Mais ce matin, un second décès est constaté, celui de Sofiane Moulay, que Le-Tout-Puissant puisse les accueillir, tous les deux, dans Son Vaste Paradis. C’est en tous les cas la totale en matière d’horreur, avec in fine la mort tragique de jeunes algériens, des énièmes victimes dans un stade de football, dont les parents, les proches et les amis sont inconsolables.

Quelques instants après ce drame, le Président de la république, Abdelmadjid Tebboune a publié sur son propre compte un message de condoléances et de soutien à la famille du premier disparu, ainsi qu’à toute la famille mouloudéenne, endeuillée encore une fois en l’espace de quelques mois seulement.

Selon la télévision algérienne, le chef d’Etat a chargé le ministre de la santé, son homologue de la jeunesse et son conseiller responsable de la communication ainsi que les secrétaires généraux des ministères de l’intérieur et des sports à l’effet de se déplacer et de s’enquérir de l’état de santé des supporters blessés, évacués aux différents hôpitaux, notamment celui de Beni Messous, à Alger.

Evidemment, dans pareilles circonstances, les condoléances et les messages attristés pleuvent de partout, mais, ce que l’opinion veut et doit savoir, ce sont les circonstances de cet incident tragique, à l’issue d’une enquête ouverte par les services concernés, appelée à mettre toute la lumière sur ce énième drame dans nos stades.

Une enquête qui devrait situer éventuellement les responsabilités et les responsables, directement ou indirectement impliqués, dans cet événement qui a vite tourné au cauchemar.
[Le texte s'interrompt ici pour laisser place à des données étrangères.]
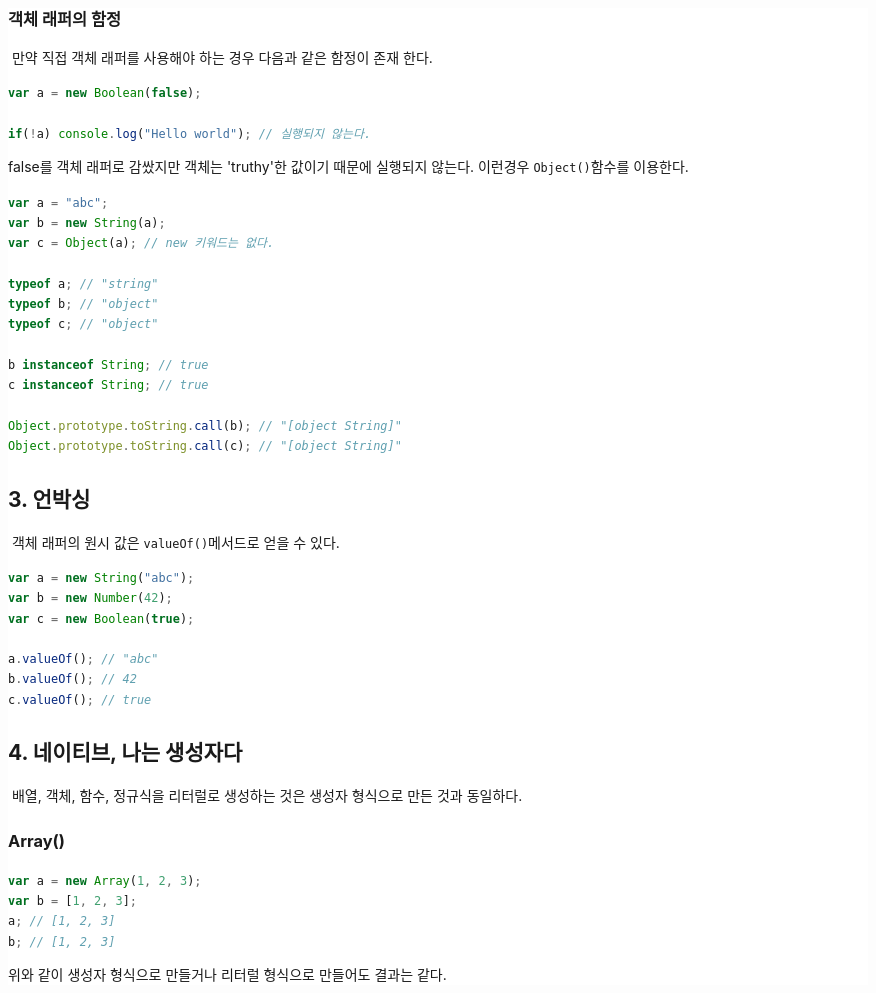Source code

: ### 객체 래퍼의 함정
&nbsp;만약 직접 객체 래퍼를 사용해야 하는 경우 다음과 같은 함정이 존재 한다.

```javascript
var a = new Boolean(false);

if(!a) console.log("Hello world"); // 실행되지 않는다.
```

false를 객체 래퍼로 감쌌지만 객체는 'truthy'한 값이기 때문에 실행되지 않는다. 이런경우 `Object()`함수를 이용한다.

```javascript
var a = "abc";
var b = new String(a);
var c = Object(a); // new 키워드는 없다.

typeof a; // "string"
typeof b; // "object"
typeof c; // "object"

b instanceof String; // true
c instanceof String; // true

Object.prototype.toString.call(b); // "[object String]"
Object.prototype.toString.call(c); // "[object String]"
```

## 3. 언박싱
&nbsp;객체 래퍼의 원시 값은 `valueOf()`메서드로 얻을 수 있다.

```javascript
var a = new String("abc");
var b = new Number(42);
var c = new Boolean(true);

a.valueOf(); // "abc"
b.valueOf(); // 42
c.valueOf(); // true
```

## 4. 네이티브, 나는 생성자다
&nbsp;배열, 객체, 함수, 정규식을 리터럴로 생성하는 것은 생성자 형식으로 만든 것과 동일하다.

### Array()

```javascript
var a = new Array(1, 2, 3);
var b = [1, 2, 3];
a; // [1, 2, 3]
b; // [1, 2, 3]
```

위와 같이 생성자 형식으로 만들거나 리터럴 형식으로 만들어도 결과는 같다.
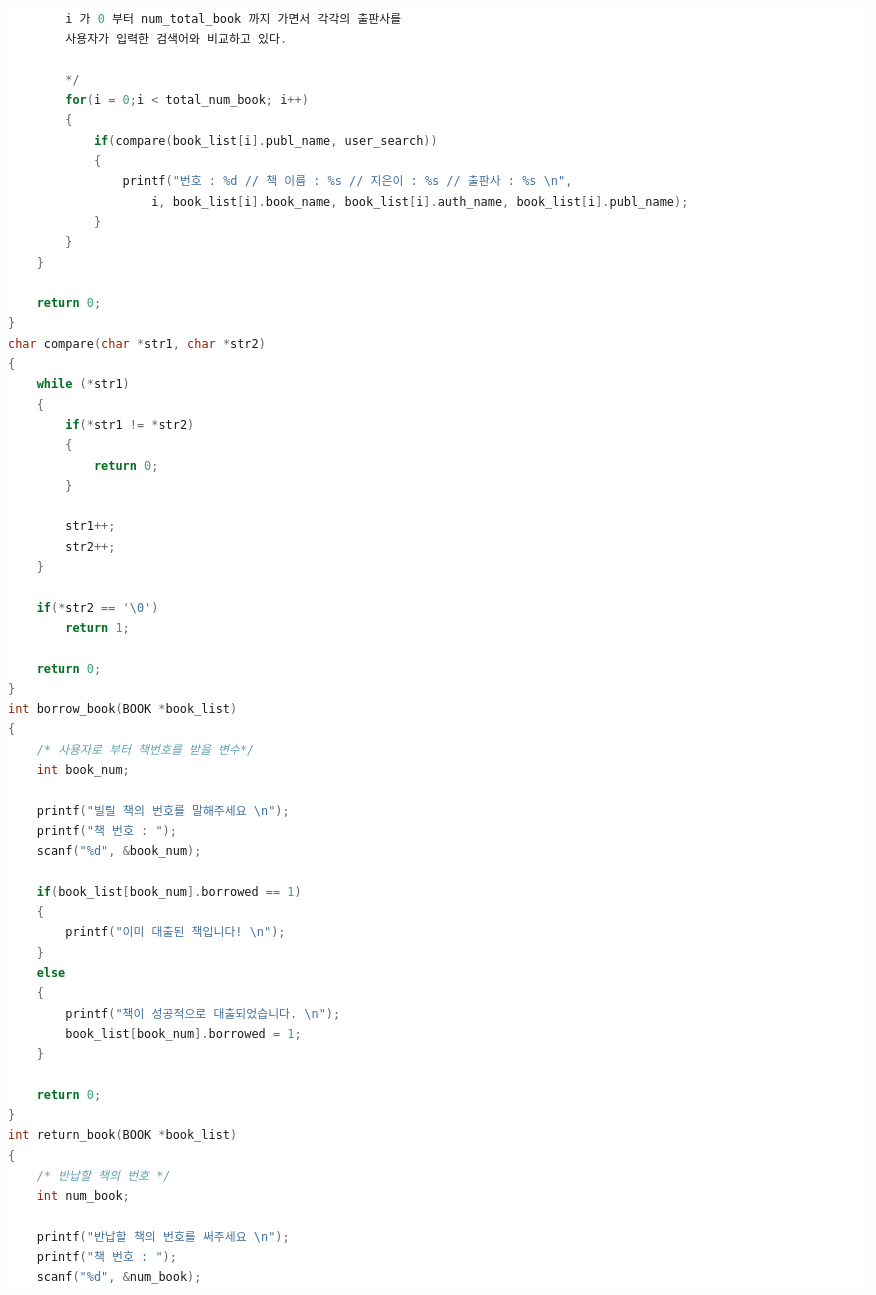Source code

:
 ```cpp
        i 가 0 부터 num_total_book 까지 가면서 각각의 출판사를 
        사용자가 입력한 검색어와 비교하고 있다. 

        */ 
        for(i = 0;i < total_num_book; i++) 
        { 
            if(compare(book_list[i].publ_name, user_search)) 
            { 
                printf("번호 : %d // 책 이름 : %s // 지은이 : %s // 출판사 : %s \n", 
                    i, book_list[i].book_name, book_list[i].auth_name, book_list[i].publ_name); 
            } 
        } 
    } 

    return 0; 
} 
char compare(char *str1, char *str2) 
{ 
    while (*str1) 
    { 
        if(*str1 != *str2) 
        { 
            return 0; 
        } 

        str1++; 
        str2++; 
    } 

    if(*str2 == '\0') 
        return 1; 

    return 0; 
} 
int borrow_book(BOOK *book_list) 
{ 
    /* 사용자로 부터 책번호를 받을 변수*/ 
    int book_num; 

    printf("빌릴 책의 번호를 말해주세요 \n"); 
    printf("책 번호 : "); 
    scanf("%d", &book_num); 

    if(book_list[book_num].borrowed == 1) 
    { 
        printf("이미 대출된 책입니다! \n"); 
    } 
    else 
    { 
        printf("책이 성공적으로 대출되었습니다. \n"); 
        book_list[book_num].borrowed = 1; 
    } 

    return 0; 
} 
int return_book(BOOK *book_list) 
{ 
    /* 반납할 책의 번호 */ 
    int num_book; 

    printf("반납할 책의 번호를 써주세요 \n"); 
    printf("책 번호 : "); 
    scanf("%d", &num_book); 
```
D’autant, que des images ont fait la tournée de la Toile, montrant l’état des balustrades des tribunes supérieures, rongées par la rouille, et donc pouvant céder à tout moment sous le poids de supporters enthousiastes.

Ce n’est pas la première fois que nos stades soient des tombes

Rappelons également que ce n’est pas la première fois que cela arrive. En 2013, deux supporters de l’USM Alger, sont décédés après avoir chuté du haut des tribunes supérieures du stade du 5 juillet 1962, après l’effondrement d’un morceau de la tribune n°13 lors d’un derby algérois contre le voisin Mouloudéen.
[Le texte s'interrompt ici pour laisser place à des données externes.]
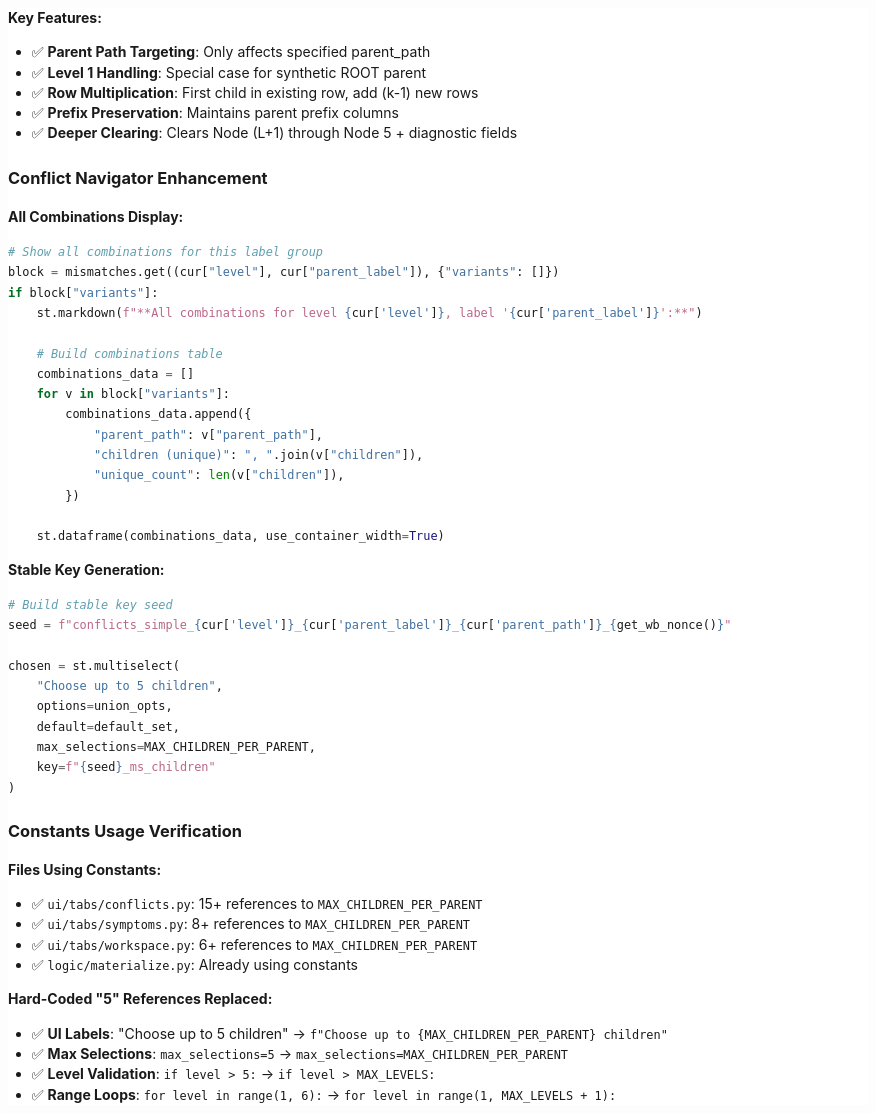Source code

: **Key Features:**
- ✅ **Parent Path Targeting**: Only affects specified parent_path
- ✅ **Level 1 Handling**: Special case for synthetic ROOT parent
- ✅ **Row Multiplication**: First child in existing row, add (k-1) new rows
- ✅ **Prefix Preservation**: Maintains parent prefix columns
- ✅ **Deeper Clearing**: Clears Node (L+1) through Node 5 + diagnostic fields

### **Conflict Navigator Enhancement**

**All Combinations Display:**
```python
# Show all combinations for this label group
block = mismatches.get((cur["level"], cur["parent_label"]), {"variants": []})
if block["variants"]:
    st.markdown(f"**All combinations for level {cur['level']}, label '{cur['parent_label']}':**")
    
    # Build combinations table
    combinations_data = []
    for v in block["variants"]:
        combinations_data.append({
            "parent_path": v["parent_path"],
            "children (unique)": ", ".join(v["children"]),
            "unique_count": len(v["children"]),
        })
    
    st.dataframe(combinations_data, use_container_width=True)
```

**Stable Key Generation:**
```python
# Build stable key seed
seed = f"conflicts_simple_{cur['level']}_{cur['parent_label']}_{cur['parent_path']}_{get_wb_nonce()}"

chosen = st.multiselect(
    "Choose up to 5 children", 
    options=union_opts, 
    default=default_set, 
    max_selections=MAX_CHILDREN_PER_PARENT,
    key=f"{seed}_ms_children"
)
```

### **Constants Usage Verification**

**Files Using Constants:**
- ✅ `ui/tabs/conflicts.py`: 15+ references to `MAX_CHILDREN_PER_PARENT`
- ✅ `ui/tabs/symptoms.py`: 8+ references to `MAX_CHILDREN_PER_PARENT`
- ✅ `ui/tabs/workspace.py`: 6+ references to `MAX_CHILDREN_PER_PARENT`
- ✅ `logic/materialize.py`: Already using constants

**Hard-Coded "5" References Replaced:**
- ✅ **UI Labels**: "Choose up to 5 children" → `f"Choose up to {MAX_CHILDREN_PER_PARENT} children"`
- ✅ **Max Selections**: `max_selections=5` → `max_selections=MAX_CHILDREN_PER_PARENT`
- ✅ **Level Validation**: `if level > 5:` → `if level > MAX_LEVELS:`
- ✅ **Range Loops**: `for level in range(1, 6):` → `for level in range(1, MAX_LEVELS + 1):`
A l’époque, la thèse du décès a été mise sur le dos des deux pauvres supporters qui étaient en train de sauter avant que le sol ne cède faisant un trou béant d’1m70. Mais on ne dira jamais que si le bitume a cédé, c’est qu’on a enlevé les sièges en bois, ce qui a laissé l’espace libre aux éléments naturels (pluie, soleil) pour faire leur travail sur la durée et aux supporters d’en payer les conséquences en sautant …

Comment peut-on encore mourir à la fleur de l’âge dans un stade de football en Algérie ? Une question lancinante qui reste posée, tant que la problématique de gestion des infrastructures sportives et l’organisation des événements sportifs ne sont pas réellement bien pris en charge par les départements ministériels et les instances chargés de ce secteur vital.

Il est temps que l’on en finisse avec ce visage hideux du football algérien que l’on projette devant toute la planète, avec son lot d’organisation chaotique, de débordements, et autres dérives, que l’on constate chaque week-end et lors des événements sportifs.

Si l’Etat a consenti de gros efforts d’investissement, en dotant le pays de stades et d’infrastructures aux standards internationaux, l’effort devra être encore plus grand et plus soutenu en confiant le secteur à de véritables compétences et à des managers éclairés de haut rang pour espérer valoriser ce double potentiel que sont la ressource humaine, incarnée par cette jeunesse débordante d’énergie et de vie, et des infrastructures de base, mieux gérées, bien entretenues et excellement rentabilisées.

Dernier bilan de ce drame : 3 morts et 81 blessés (38 blessés à l’hôpital Beni Messous, 27 à l’hôpital Ben Aknoun et 16 autres à l’hôpital Bab El Oued) a indiqué un communiqué du ministère de la santé. 6 blessés sont toujours sous surveillance médicale a ajouté la même source.